[Problem statement] Copy out, word for word, all the text read from the pages in the material below, leaving the pictures out.

○ ○ ○ ○ ○

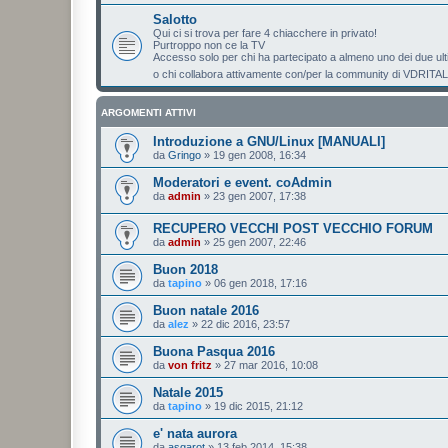
Salotto
Qui ci si trova per fare 4 chiacchere in privato!
Purtroppo non ce la TV
Accesso solo per chi ha partecipato a almeno uno dei due u
o chi collabora attivamente con/per la community di VDRITA
ARGOMENTI ATTIVI
Introduzione a GNU/Linux [MANUALI]
da
Gringo
»
19 gen 2008, 16:34
Moderatori e event. coAdmin
da
admin
»
23 gen 2007, 17:38
RECUPERO VECCHI POST VECCHIO FORUM
da
admin
»
25 gen 2007, 22:46
Buon 2018
da
tapino
»
06 gen 2018, 17:16
Buon natale 2016
da
alez
»
22 dic 2016, 23:57
Buona Pasqua 2016
da
von fritz
»
27 mar 2016, 10:08
Natale 2015
da
tapino
»
19 dic 2015, 21:12
e' nata aurora
da
asgarot
»
13 feb 2014, 15:38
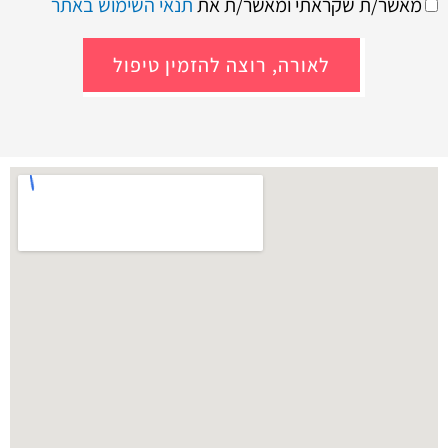
מאשר/ת שקראתי ומאשר/ת את
תנאי השימוש באתר
ו
ה
ל
ס
ה
כ
לאורה, רוצה להזמין טיפול
מ
מ
ב
ה
ו
ק
ש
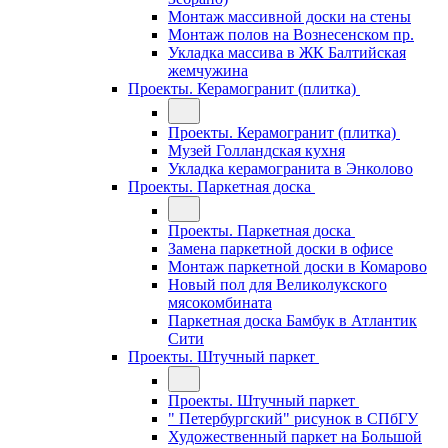
Монтаж массивной доски на стены
Монтаж полов на Вознесенском пр.
Укладка массива в ЖК Балтийская
жемчужина
Проекты. Керамогранит (плитка)
Проекты. Керамогранит (плитка)
Музей Голландская кухня
Укладка керамогранита в Энколово
Проекты. Паркетная доска
Проекты. Паркетная доска
Замена паркетной доски в офисе
Монтаж паркетной доски в Комарово
Новый пол для Великолукского
мясокомбината
Паркетная доска Бамбук в Атлантик
Сити
Проекты. Штучный паркет
Проекты. Штучный паркет
" Петербургский" рисунок в СПбГУ
Художественный паркет на Большой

○ ○ ○ ○ ○

[Task answer]
Salotto
Qui ci si trova per fare 4 chiacchere in privato!
Purtroppo non ce la TV
Accesso solo per chi ha partecipato a almeno uno dei due u
o chi collabora attivamente con/per la community di VDRITA
ARGOMENTI ATTIVI
Introduzione a GNU/Linux [MANUALI]
da
Gringo
»
19 gen 2008, 16:34
Moderatori e event. coAdmin
da
admin
»
23 gen 2007, 17:38
RECUPERO VECCHI POST VECCHIO FORUM
da
admin
»
25 gen 2007, 22:46
Buon 2018
da
tapino
»
06 gen 2018, 17:16
Buon natale 2016
da
alez
»
22 dic 2016, 23:57
Buona Pasqua 2016
da
von fritz
»
27 mar 2016, 10:08
Natale 2015
da
tapino
»
19 dic 2015, 21:12
e' nata aurora
da
asgarot
»
13 feb 2014, 15:38
מאשר/ת שקראתי ומאשר/ת את
תנאי השימוש באתר
ו
ה
ל
ס
ה
כ
לאורה, רוצה להזמין טיפול
מ
מ
ב
ה
ו
ק
ש
Монтаж массивной доски на стены
Монтаж полов на Вознесенском пр.
Укладка массива в ЖК Балтийская
жемчужина
Проекты. Керамогранит (плитка)
Проекты. Керамогранит (плитка)
Музей Голландская кухня
Укладка керамогранита в Энколово
Проекты. Паркетная доска
Проекты. Паркетная доска
Замена паркетной доски в офисе
Монтаж паркетной доски в Комарово
Новый пол для Великолукского
мясокомбината
Паркетная доска Бамбук в Атлантик
Сити
Проекты. Штучный паркет
Проекты. Штучный паркет
" Петербургский" рисунок в СПбГУ
Художественный паркет на Большой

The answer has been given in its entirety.